They do not want us out of Iraq.

http://www.washingtonpost.com/wp-dyn/content/article/2005/12/17/AR2005121700817.html

"Rising public frustration with the Iraq war and low approval ratings for President Bush look to many Democrats like an opportunity for big
gains with voters in the 2006 and 2008 elections.

But two of the party's top strategists say this opportunity may be something else: a trap.

Al From, president of the centrist Democratic Leadership Council, and pollster Mark Penn wrote a strategy memo to DLC supporters last week warning party leaders not to use Bush's problems as an invitation to call for an immediate U.S. withdrawal from Iraq, or generally to steer a more liberal course that could alienate the middle-of-the-road voters the party needs.

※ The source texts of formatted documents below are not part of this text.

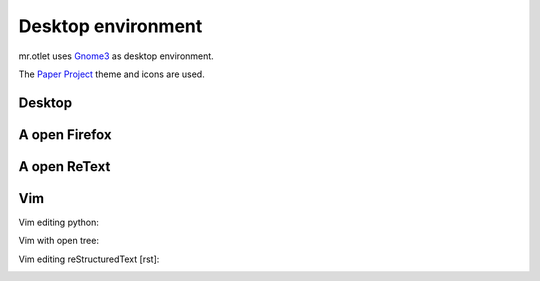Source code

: ===================
Desktop environment
===================

mr.otlet uses `Gnome3 <https://www.gnome.org/>`_ as desktop environment.

The `Paper Project <https://snwh.org/paper>`_ theme and icons are used.

Desktop
=======

.. image:: _static/mr.otlet_empty_desktop.png
   :alt: Picture of empty, clean desktop

A open Firefox
==============

.. image:: _static/mr.otlet_paper-theme.png
   :alt: Picture of a open Firefox tab showing https://plone.org


A open ReText
=============

.. image:: _static/mr.otlet_retext.png
   :alt: Picture of a open ReText editor


Vim
===

Vim editing python:

.. image:: _static/vim _python.png
   :alt: Picture of vim editing python



Vim with open tree:

.. image:: _static/vim _python.png
   :alt: Picture of vim with open nerdtree



Vim editing reStructuredText [rst]:

.. image:: _static/vim _rst.png
   :alt: Picture of vim editing reStructuredText
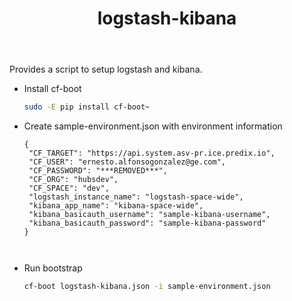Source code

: #+OPTIONS: ^:nil
#+OPTIONS: html-postamble:nil
#+TITLE: logstash-kibana

Provides a script to setup logstash and kibana.

- Install cf-boot

  #+BEGIN_SRC sh
  sudo -E pip install cf-boot~
  #+END_SRC
- Create sample-environment.json with environment information
  #+BEGIN_SRC
   {
    "CF_TARGET": "https://api.system.asv-pr.ice.predix.io",
    "CF_USER": "ernesto.alfonsogonzalez@ge.com",
    "CF_PASSWORD": "***REMOVED***",
    "CF_ORG": "hubsdev",
    "CF_SPACE": "dev",
    "logstash_instance_name": "logstash-space-wide",
    "kibana_app_name": "kibana-space-wide",
    "kibana_basicauth_username": "sample-kibana-username",
    "kibana_basicauth_password": "sample-kibana-password"
   }


  #+END_SRC

- Run bootstrap

  #+BEGIN_SRC sh
  cf-boot logstash-kibana.json -i sample-environment.json
  #+END_SRC
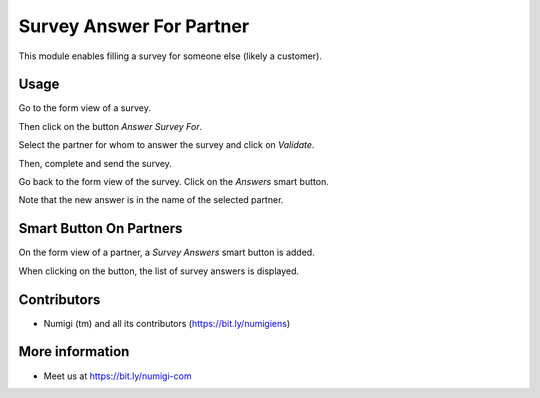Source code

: Survey Answer For Partner
=========================
This module enables filling a survey for someone else (likely a customer).

Usage
-----
Go to the form view of a survey.

Then click on the button `Answer Survey For`.

.. image:: ./static/description/survey_form.png

Select the partner for whom to answer the survey and click on `Validate`.

.. image:: ./static/description/survey_select_partner_for.png

Then, complete and send the survey.

.. image:: ./static/description/survey_web_start.png

Go back to the form view of the survey. Click on the `Answers` smart button.

.. image:: ./static/description/survey_form_answers_smart_button.png

Note that the new answer is in the name of the selected partner.

.. image:: ./static/description/survey_form_answers_list.png

Smart Button On Partners
------------------------
On the form view of a partner, a `Survey Answers` smart button is added.

.. image:: static/description/partner_smart_button.png

When clicking on the button, the list of survey answers is displayed.

.. image:: static/description/partner_smart_button_answers.png

Contributors
------------
* Numigi (tm) and all its contributors (https://bit.ly/numigiens)

More information
----------------
* Meet us at https://bit.ly/numigi-com
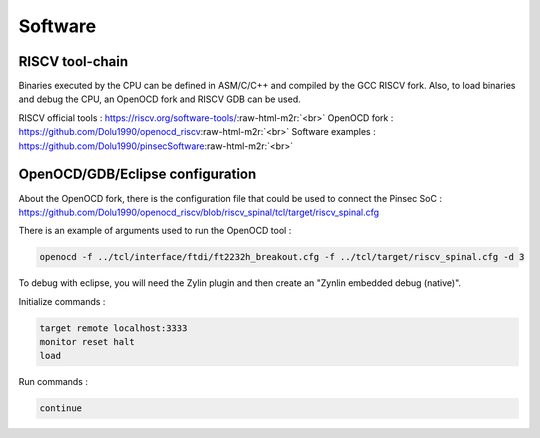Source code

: 
Software
========

.. role:: raw-html-m2r(raw)
   :format: html


RISCV tool-chain
----------------

Binaries executed by the CPU can be defined in ASM/C/C++ and compiled by the GCC RISCV fork. Also, to load binaries and debug the CPU, an OpenOCD fork and RISCV GDB can be used.

RISCV official tools : `https://riscv.org/software-tools/ <https://riscv.org/software-tools/>`_\ :raw-html-m2r:`<br>`
OpenOCD fork : `https://github.com/Dolu1990/openocd_riscv <https://github.com/Dolu1990/openocd_riscv>`_\ :raw-html-m2r:`<br>`
Software examples : `https://github.com/Dolu1990/pinsecSoftware <https://github.com/Dolu1990/pinsecSoftware>`_\ :raw-html-m2r:`<br>`

OpenOCD/GDB/Eclipse  configuration
----------------------------------

About the OpenOCD fork, there is the configuration file that could be used to connect the Pinsec SoC : `https://github.com/Dolu1990/openocd_riscv/blob/riscv_spinal/tcl/target/riscv_spinal.cfg <https://github.com/Dolu1990/openocd_riscv/blob/riscv_spinal/tcl/target/riscv_spinal.cfg>`_

There is an example of arguments used to run the OpenOCD tool :

.. code-block::

   openocd -f ../tcl/interface/ftdi/ft2232h_breakout.cfg -f ../tcl/target/riscv_spinal.cfg -d 3

To debug with eclipse, you will need the Zylin plugin and then create an "Zynlin embedded debug (native)".

Initialize commands :

.. code-block::

   target remote localhost:3333
   monitor reset halt
   load

Run commands :

.. code-block::

   continue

"It is important for Democrats to understand that despite Bush's decline, America remains a moderate to conservative country -- particularly on economic and security measures," the two wrote. While a poll taken by Penn for the DLC showed voters opposing the Iraq war 54 to 44 percent, they warned that "Democratic leaders could be playing with political dynamite if they call for an immediate pullout of American troops."

The memo is the latest illustration of deep divisions among Democrats over the right stance on Iraq -- on policy and political grounds. House Minority Leader Nancy Pelosi (D-Calif.), who supports a rapid withdrawal starting now, has estimated that half the Democratic caucus agrees with her."